Currently the animals are coming exclusively from dairy farmers supplying Synlait, with the company’s farm assurance programme, Lead with Pride, and its stringent auditing, providing Alan with a place to start when it comes to securing the rearing contracts.

Alan says the aim is to give calves great lives and keep the rearing system as close to nature as possible.

“We want the ingredients list to be as short as possible when it comes to rearing these animals, so it’s whole milk and pasture.

“They get pasture hay – and water of course – but there’s no calf muesli or meal with the additives that can go with them.”

That means no coccidiostats, usually blended with the calf meal, which act as an antimicrobial to protect young animals from disease.

Some overseas markets don’t allow antibiotics and coccidiostats can fall into that category.

Instead, the focus is on ensuring high passive immunity by good colostrum management – getting plenty of gold, first milking colostrum that’s high in natural immunoglobulins into calves within hours of their birth.

“Our farmers are all testing calves to make sure that passive immunity is where it needs to be.”

Calves get access to grass and move outdoors full time as soon as possible which also helps reduce disease challenge.

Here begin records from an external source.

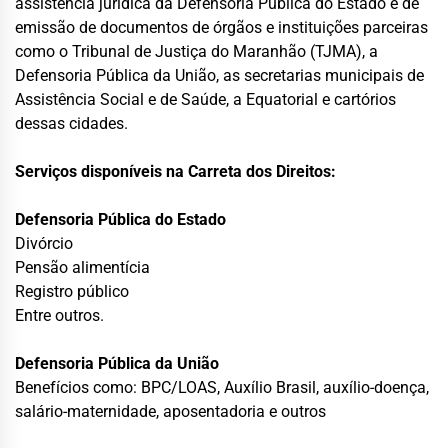
assistência jurídica da Defensoria Pública do Estado e de
emissão de documentos de órgãos e instituições parceiras
como o Tribunal de Justiça do Maranhão (TJMA), a
Defensoria Pública da União, as secretarias municipais de
Assistência Social e de Saúde, a Equatorial e cartórios
dessas cidades.
Serviços disponíveis na Carreta dos Direitos:
Defensoria Pública do Estado
Divórcio
Pensão alimentícia
Registro público
Entre outros.
Defensoria Pública da União
Benefícios como: BPC/LOAS, Auxílio Brasil, auxílio-doença,
salário-maternidade, aposentadoria e outros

They must have good shelter too.

“We like them to be at the 100–115kg mark before they move on to be grown out by the finisher because at that point, they’re more robust and ready to move and have been set up really well to make the best possible transfer.”

Alan says the European beef breeds, used over dairy cows, are providing great growth rates and quality product.

Charolais and Belgian Blue are among a range of good performers and while a cow with a strong Friesian genotype will also help with growth rates, he has plenty of Jersey cross calves contracted too.

Getting animals to the target weights within the year means they’re afforded first-class treatment, lush pastures, close checks on animal health and plenty of gentle handling.

At close to a year old the animals are larger but still young enough to produce an exceptional, tender, quality product.

It’s still lighter in colour than beef, but has the blush of pasture-raised meat rather than the pallid colouration of the very traditional, milk-only veal from very young animals.

Testing shows the veal from the 10–12-month animals is significantly lower in fat than beef and has a milder flavour, Alan says.

Developing the full supply chain has taken time and effort to ensure the procurement, processing and delivery results in a top-quality experience for the consumer.

The veal is aged for three weeks and then frozen.

It’s not just about the traditional prime cuts either.

Making use of the whole animal is important and Alan says the tenderness and high quality of the pasture-raised veal means restaurant quality dishes can be produced from every cut – from the trim to rump, topside, ribeye, short ribs, chuck and blade.

As well as being sold to restaurants throughout New Zealand, Pearl Veal will be available at select retail outlets soon and Alan is launching an online shop out of his Instagram account in time for Christmas ordering.

It’s also exported to Japan with other overseas markets in the pipeline too.

In late October the Pearl Veal product won the Silver Fern Farms Market Leader Award for 2023 at the Beef + Lamb NZ Awards, which Alan said was a wonderful experience and honour.

“We are proud of our progress but there is much more to do.”